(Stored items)
--- START ---

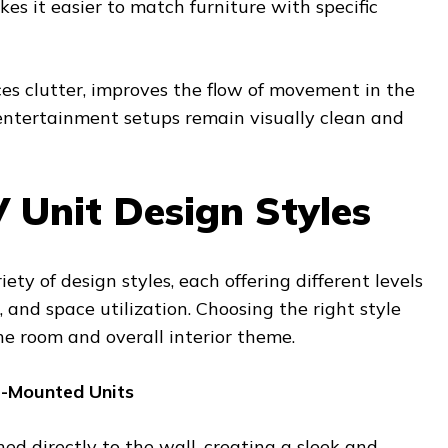
es it easier to match furniture with specific
es clutter, improves the flow of movement in the
entertainment setups remain visually clean and
 Unit Design Styles
ety of design styles, each offering different levels
, and space utilization. Choosing the right style
he room and overall interior theme.
l-Mounted Units
hed directly to the wall, creating a sleek and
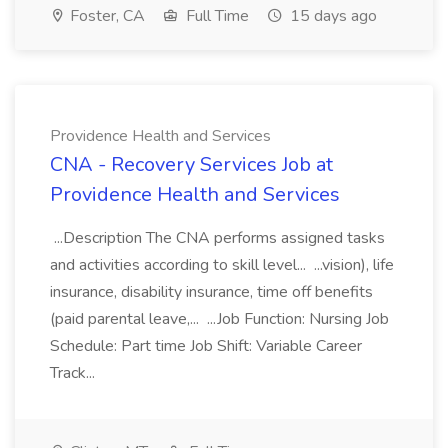
Foster, CA
Full Time
15 days ago
Providence Health and Services
CNA - Recovery Services Job at
Providence Health and Services
...Description The CNA performs assigned tasks
and activities according to skill level... ...vision), life
insurance, disability insurance, time off benefits
(paid parental leave,... ...Job Function: Nursing Job
Schedule: Part time Job Shift: Variable Career
Track...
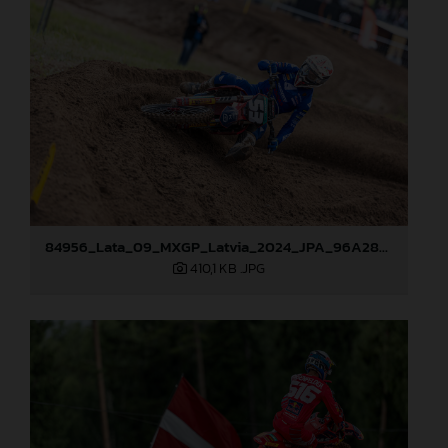
84956_Lata_09_MXGP_Latvia_2024_JPA_96A2845
410,1 KB
.JPG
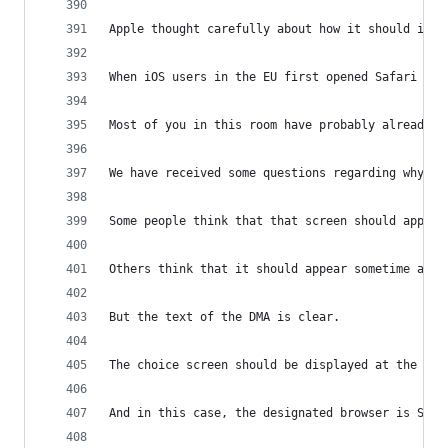
Apple thought carefully about how it should impl
When iOS users in the EU first opened Safari on 
Most of you in this room have probably already e
We have received some questions regarding why th
Some people think that that screen should appear
Others think that it should appear sometime afte
But the text of the DMA is clear.
The choice screen should be displayed at the mom
And in this case, the designated browser is Safa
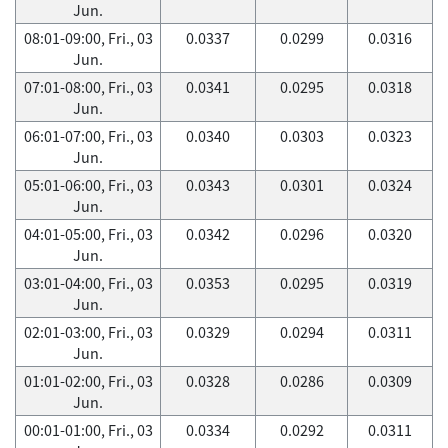
Jun.
08:01-09:00, Fri., 03
0.0337
0.0299
0.0316
Jun.
07:01-08:00, Fri., 03
0.0341
0.0295
0.0318
Jun.
06:01-07:00, Fri., 03
0.0340
0.0303
0.0323
Jun.
05:01-06:00, Fri., 03
0.0343
0.0301
0.0324
Jun.
04:01-05:00, Fri., 03
0.0342
0.0296
0.0320
Jun.
03:01-04:00, Fri., 03
0.0353
0.0295
0.0319
Jun.
02:01-03:00, Fri., 03
0.0329
0.0294
0.0311
Jun.
01:01-02:00, Fri., 03
0.0328
0.0286
0.0309
Jun.
00:01-01:00, Fri., 03
0.0334
0.0292
0.0311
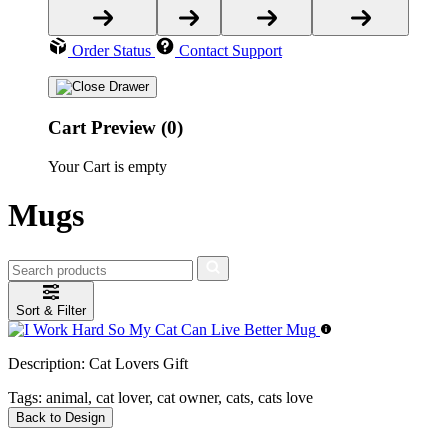
Order Status
Contact Support
Cart Preview (0)
Your Cart is empty
Mugs
Sort & Filter
Description:
Cat Lovers Gift
Tags:
animal, cat lover, cat owner, cats, cats love
Back to Design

--- END ---

• [What to produce] Could you reproduce every record above exactly, leaving out the pictures?

• [Answer box]
es it easier to match furniture with specific
es clutter, improves the flow of movement in the
entertainment setups remain visually clean and
 Unit Design Styles
ety of design styles, each offering different levels
, and space utilization. Choosing the right style
he room and overall interior theme.
l-Mounted Units
hed directly to the wall, creating a sleek and
Foster, CA
Full Time
15 days ago
Providence Health and Services
CNA - Recovery Services Job at
Providence Health and Services
...Description The CNA performs assigned tasks
and activities according to skill level... ...vision), life
insurance, disability insurance, time off benefits
(paid parental leave,... ...Job Function: Nursing Job
Schedule: Part time Job Shift: Variable Career
Track...
84956_Lata_09_MXGP_Latvia_2024_JPA_96A2845
410,1 KB
.JPG
Apple thought carefully about how it should impl
When iOS users in the EU first opened Safari on 
Most of you in this room have probably already e
We have received some questions regarding why th
Some people think that that screen should appear
Others think that it should appear sometime afte
But the text of the DMA is clear.
The choice screen should be displayed at the mom
And in this case, the designated browser is Safa
Jun.
08:01-09:00, Fri., 03
0.0337
0.0299
0.0316
Jun.
07:01-08:00, Fri., 03
0.0341
0.0295
0.0318
Jun.
06:01-07:00, Fri., 03
0.0340
0.0303
0.0323
Jun.
05:01-06:00, Fri., 03
0.0343
0.0301
0.0324
Jun.
04:01-05:00, Fri., 03
0.0342
0.0296
0.0320
Jun.
03:01-04:00, Fri., 03
0.0353
0.0295
0.0319
Jun.
02:01-03:00, Fri., 03
0.0329
0.0294
0.0311
Jun.
01:01-02:00, Fri., 03
0.0328
0.0286
0.0309
Jun.
00:01-01:00, Fri., 03
0.0334
0.0292
0.0311
Order Status
Contact Support
Cart Preview (0)
Your Cart is empty
Mugs
Sort & Filter
Description:
Cat Lovers Gift
Tags:
animal, cat lover, cat owner, cats, cats love
Back to Design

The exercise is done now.